- ACTIVITY
In the entries that follow, the line with "3: (332, 45)" opens the range and the line with "21: (488, 129)" closes it; repeat that range exactly, both lines included.
(RECORDS)
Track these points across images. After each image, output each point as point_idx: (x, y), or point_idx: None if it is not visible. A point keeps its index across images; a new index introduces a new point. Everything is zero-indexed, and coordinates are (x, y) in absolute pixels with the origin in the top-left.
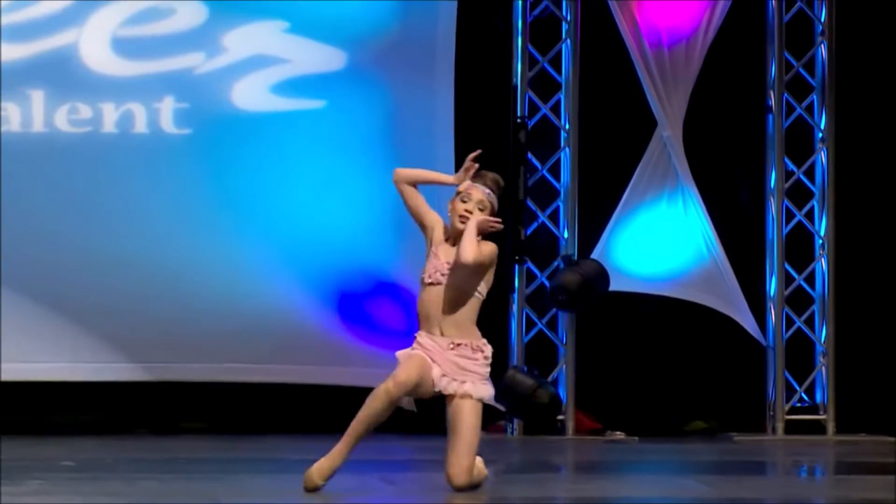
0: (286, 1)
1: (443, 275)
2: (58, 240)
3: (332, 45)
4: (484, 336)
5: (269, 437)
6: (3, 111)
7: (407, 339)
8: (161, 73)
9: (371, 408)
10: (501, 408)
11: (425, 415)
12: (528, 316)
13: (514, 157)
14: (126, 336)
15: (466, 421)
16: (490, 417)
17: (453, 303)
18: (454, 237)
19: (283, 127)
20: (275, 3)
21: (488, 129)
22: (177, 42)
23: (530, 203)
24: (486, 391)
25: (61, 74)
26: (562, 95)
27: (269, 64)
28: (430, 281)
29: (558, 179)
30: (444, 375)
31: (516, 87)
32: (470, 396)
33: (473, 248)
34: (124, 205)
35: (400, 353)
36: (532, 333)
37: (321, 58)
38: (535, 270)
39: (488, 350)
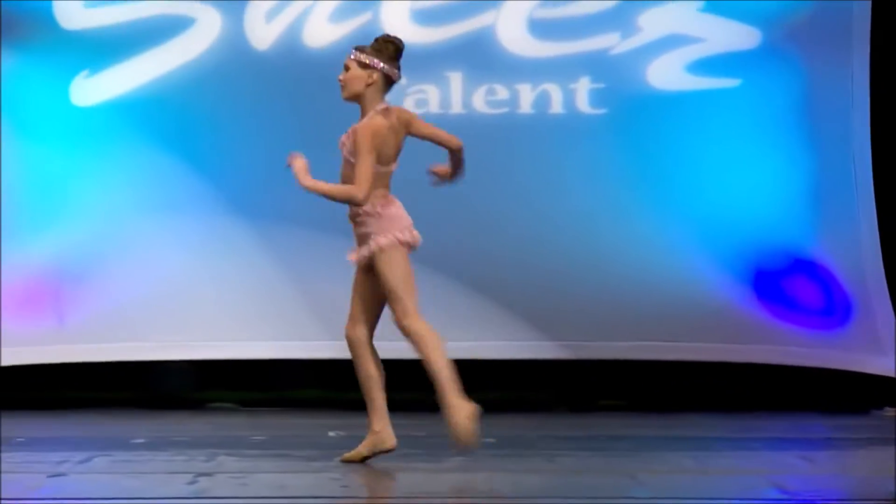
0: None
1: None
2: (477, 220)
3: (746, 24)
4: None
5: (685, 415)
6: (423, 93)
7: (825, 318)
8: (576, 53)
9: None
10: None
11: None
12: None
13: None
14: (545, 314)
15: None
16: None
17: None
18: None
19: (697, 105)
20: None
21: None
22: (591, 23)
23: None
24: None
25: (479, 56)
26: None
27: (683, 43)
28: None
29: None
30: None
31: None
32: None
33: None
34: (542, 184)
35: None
(End RECORDS)
- ANSWER TO THIS EXERCISE
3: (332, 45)
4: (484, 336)
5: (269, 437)
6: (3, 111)
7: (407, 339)
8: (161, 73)
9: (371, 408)
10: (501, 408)
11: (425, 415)
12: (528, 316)
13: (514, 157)
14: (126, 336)
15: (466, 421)
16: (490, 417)
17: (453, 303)
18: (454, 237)
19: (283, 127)
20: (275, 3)
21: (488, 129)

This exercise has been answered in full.